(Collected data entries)
___
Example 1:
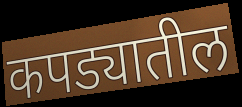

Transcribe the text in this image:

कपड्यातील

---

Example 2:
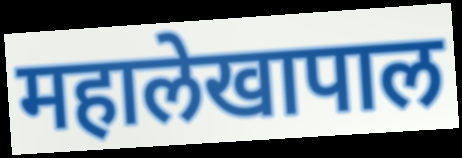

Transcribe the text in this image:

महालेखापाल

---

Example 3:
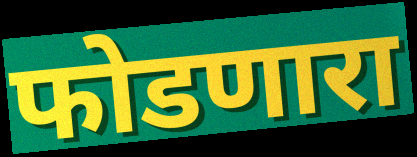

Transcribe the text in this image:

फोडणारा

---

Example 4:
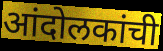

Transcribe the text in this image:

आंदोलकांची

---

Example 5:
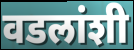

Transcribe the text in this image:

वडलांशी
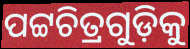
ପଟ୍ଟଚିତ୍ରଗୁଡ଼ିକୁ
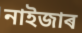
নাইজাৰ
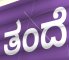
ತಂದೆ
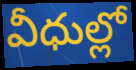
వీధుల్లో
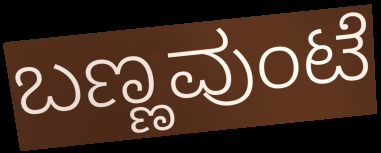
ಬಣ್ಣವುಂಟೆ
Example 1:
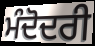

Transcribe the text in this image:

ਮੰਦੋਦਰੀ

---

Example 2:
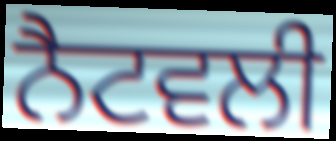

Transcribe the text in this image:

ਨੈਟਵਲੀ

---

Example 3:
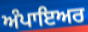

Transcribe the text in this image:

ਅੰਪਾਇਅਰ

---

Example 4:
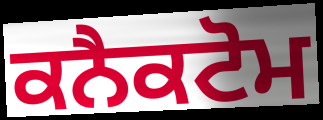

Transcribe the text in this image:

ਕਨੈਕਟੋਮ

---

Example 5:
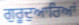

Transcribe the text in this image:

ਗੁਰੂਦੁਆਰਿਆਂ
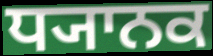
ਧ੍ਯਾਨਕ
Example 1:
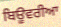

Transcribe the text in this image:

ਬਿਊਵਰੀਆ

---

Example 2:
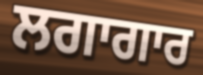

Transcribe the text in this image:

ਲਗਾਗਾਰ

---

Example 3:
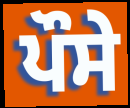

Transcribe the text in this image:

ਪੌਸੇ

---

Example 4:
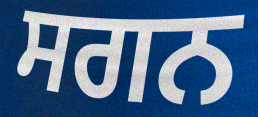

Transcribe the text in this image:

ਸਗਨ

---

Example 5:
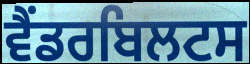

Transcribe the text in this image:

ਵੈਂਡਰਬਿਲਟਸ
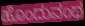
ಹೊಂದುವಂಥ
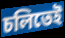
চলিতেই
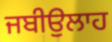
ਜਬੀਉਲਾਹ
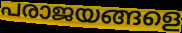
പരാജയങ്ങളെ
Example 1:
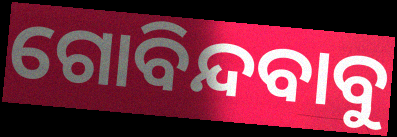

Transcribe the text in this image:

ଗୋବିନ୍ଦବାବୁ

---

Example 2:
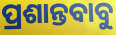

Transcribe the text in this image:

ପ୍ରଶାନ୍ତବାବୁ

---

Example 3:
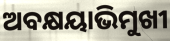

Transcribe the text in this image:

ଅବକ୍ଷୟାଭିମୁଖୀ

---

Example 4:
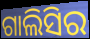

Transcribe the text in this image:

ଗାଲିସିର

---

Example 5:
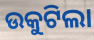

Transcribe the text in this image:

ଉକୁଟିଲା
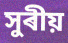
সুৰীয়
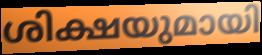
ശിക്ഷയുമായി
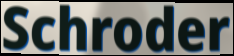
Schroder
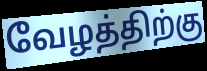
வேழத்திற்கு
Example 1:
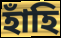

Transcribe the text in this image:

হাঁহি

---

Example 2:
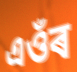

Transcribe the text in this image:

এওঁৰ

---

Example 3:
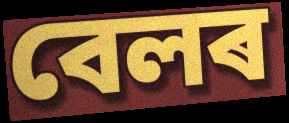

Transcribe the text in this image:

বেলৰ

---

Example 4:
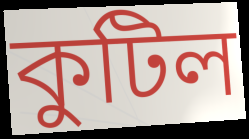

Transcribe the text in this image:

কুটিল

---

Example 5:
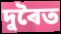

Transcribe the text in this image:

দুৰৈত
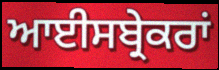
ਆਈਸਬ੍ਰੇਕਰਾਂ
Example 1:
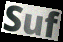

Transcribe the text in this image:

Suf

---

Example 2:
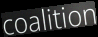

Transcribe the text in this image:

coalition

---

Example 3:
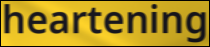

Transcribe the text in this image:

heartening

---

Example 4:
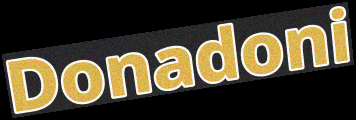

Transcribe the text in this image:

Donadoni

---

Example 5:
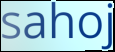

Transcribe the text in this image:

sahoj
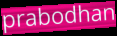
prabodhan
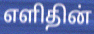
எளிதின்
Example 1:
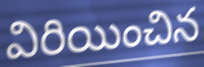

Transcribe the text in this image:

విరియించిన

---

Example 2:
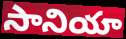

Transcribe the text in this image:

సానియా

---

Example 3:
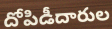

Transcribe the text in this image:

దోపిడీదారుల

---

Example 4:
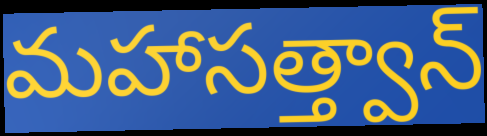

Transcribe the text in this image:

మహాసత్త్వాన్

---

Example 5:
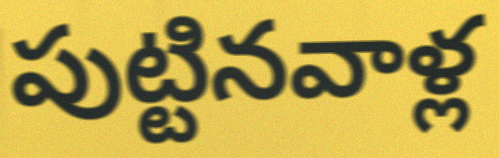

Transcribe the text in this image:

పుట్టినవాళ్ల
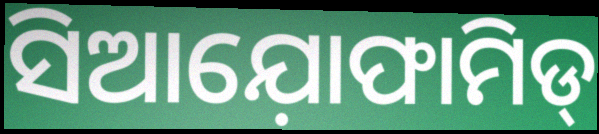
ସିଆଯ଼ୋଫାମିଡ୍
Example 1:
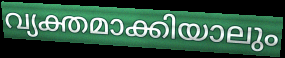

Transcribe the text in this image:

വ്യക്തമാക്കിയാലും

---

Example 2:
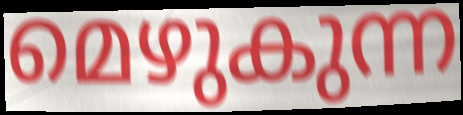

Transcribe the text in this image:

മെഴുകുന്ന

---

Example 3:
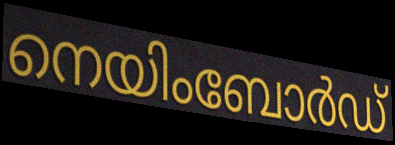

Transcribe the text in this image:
___
▸ Task item: Write every line of the data out again exactly, leaving out all images.

▸ Answer for this exercise:
Example 1:

Transcribe the text in this image:

कपड्यातील

---

Example 2:

Transcribe the text in this image:

महालेखापाल

---

Example 3:

Transcribe the text in this image:

फोडणारा

---

Example 4:

Transcribe the text in this image:

आंदोलकांची

---

Example 5:

Transcribe the text in this image:

वडलांशी
ପଟ୍ଟଚିତ୍ରଗୁଡ଼ିକୁ
নাইজাৰ
ತಂದೆ
వీధుల్లో
ಬಣ್ಣವುಂಟೆ
Example 1:

Transcribe the text in this image:

ਮੰਦੋਦਰੀ

---

Example 2:

Transcribe the text in this image:

ਨੈਟਵਲੀ

---

Example 3:

Transcribe the text in this image:

ਅੰਪਾਇਅਰ

---

Example 4:

Transcribe the text in this image:

ਕਨੈਕਟੋਮ

---

Example 5:

Transcribe the text in this image:

ਗੁਰੂਦੁਆਰਿਆਂ
ਧ੍ਯਾਨਕ
Example 1:

Transcribe the text in this image:

ਬਿਊਵਰੀਆ

---

Example 2:

Transcribe the text in this image:

ਲਗਾਗਾਰ

---

Example 3:

Transcribe the text in this image:

ਪੌਸੇ

---

Example 4:

Transcribe the text in this image:

ਸਗਨ

---

Example 5:

Transcribe the text in this image:

ਵੈਂਡਰਬਿਲਟਸ
ಹೊಂದುವಂಥ
চলিতেই
ਜਬੀਉਲਾਹ
പരാജയങ്ങളെ
Example 1:

Transcribe the text in this image:

ଗୋବିନ୍ଦବାବୁ

---

Example 2:

Transcribe the text in this image:

ପ୍ରଶାନ୍ତବାବୁ

---

Example 3:

Transcribe the text in this image:

ଅବକ୍ଷୟାଭିମୁଖୀ

---

Example 4:

Transcribe the text in this image:

ଗାଲିସିର

---

Example 5:

Transcribe the text in this image:

ଉକୁଟିଲା
সুৰীয়
ശിക്ഷയുമായി
Schroder
வேழத்திற்கு
Example 1:

Transcribe the text in this image:

হাঁহি

---

Example 2:

Transcribe the text in this image:

এওঁৰ

---

Example 3:

Transcribe the text in this image:

বেলৰ

---

Example 4:

Transcribe the text in this image:

কুটিল

---

Example 5:

Transcribe the text in this image:

দুৰৈত
ਆਈਸਬ੍ਰੇਕਰਾਂ
Example 1:

Transcribe the text in this image:

Suf

---

Example 2:

Transcribe the text in this image:

coalition

---

Example 3:

Transcribe the text in this image:

heartening

---

Example 4:

Transcribe the text in this image:

Donadoni

---

Example 5:

Transcribe the text in this image:

sahoj
prabodhan
எளிதின்
Example 1:

Transcribe the text in this image:

విరియించిన

---

Example 2:

Transcribe the text in this image:

సానియా

---

Example 3:

Transcribe the text in this image:

దోపిడీదారుల

---

Example 4:

Transcribe the text in this image:

మహాసత్త్వాన్

---

Example 5:

Transcribe the text in this image:

పుట్టినవాళ్ల
ସିଆଯ଼ୋଫାମିଡ୍
Example 1:

Transcribe the text in this image:

വ്യക്തമാക്കിയാലും

---

Example 2:

Transcribe the text in this image:

മെഴുകുന്ന

---

Example 3:

Transcribe the text in this image:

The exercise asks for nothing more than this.